_INPUT RECORDS_

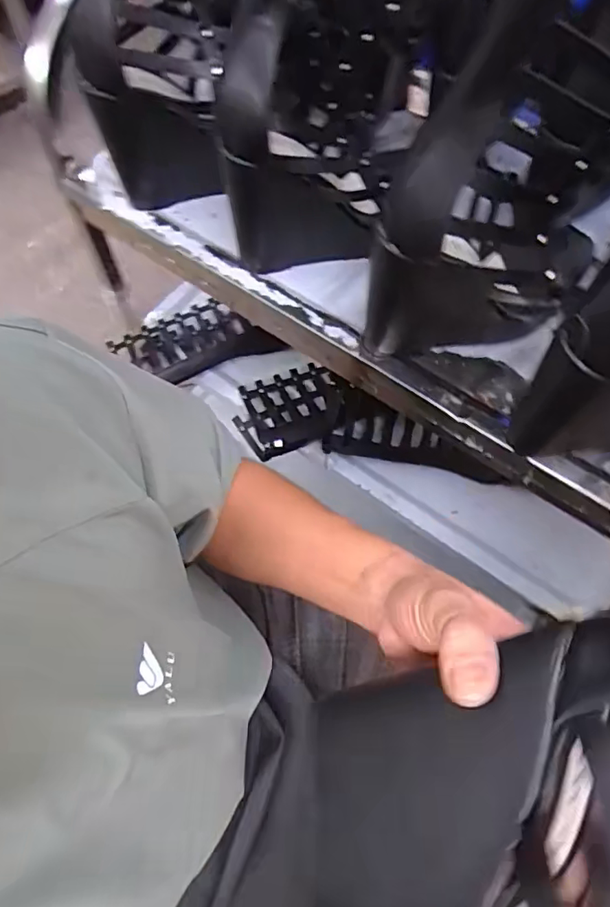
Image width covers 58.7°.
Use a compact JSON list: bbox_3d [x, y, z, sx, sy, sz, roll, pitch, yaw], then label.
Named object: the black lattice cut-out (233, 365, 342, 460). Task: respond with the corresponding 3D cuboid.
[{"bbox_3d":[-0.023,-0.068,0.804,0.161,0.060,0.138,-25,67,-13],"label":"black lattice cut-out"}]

---

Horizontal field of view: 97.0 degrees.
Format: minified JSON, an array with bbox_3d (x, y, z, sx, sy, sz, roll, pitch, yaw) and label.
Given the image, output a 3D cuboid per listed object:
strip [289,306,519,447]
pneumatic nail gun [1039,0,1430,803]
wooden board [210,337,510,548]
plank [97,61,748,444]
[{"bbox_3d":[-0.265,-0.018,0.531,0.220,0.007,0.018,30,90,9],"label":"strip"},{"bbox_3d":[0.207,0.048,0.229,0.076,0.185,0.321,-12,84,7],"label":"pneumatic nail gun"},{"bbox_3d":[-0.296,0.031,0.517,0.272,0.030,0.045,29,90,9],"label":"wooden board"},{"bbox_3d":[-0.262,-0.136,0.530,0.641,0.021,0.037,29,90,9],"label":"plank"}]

_TRY IT_
Using the entries above, repeat only the lines from the one containing "Format: minified JSON, an" through the one containing "wooden board [210,337,510,548]", end lines included.

_WRITTEN RESPONSE_
Format: minified JSON, an array with bbox_3d (x, y, z, sx, sy, sz, roll, pitch, yaw) and label.
Given the image, output a 3D cuboid per listed object:
strip [289,306,519,447]
pneumatic nail gun [1039,0,1430,803]
wooden board [210,337,510,548]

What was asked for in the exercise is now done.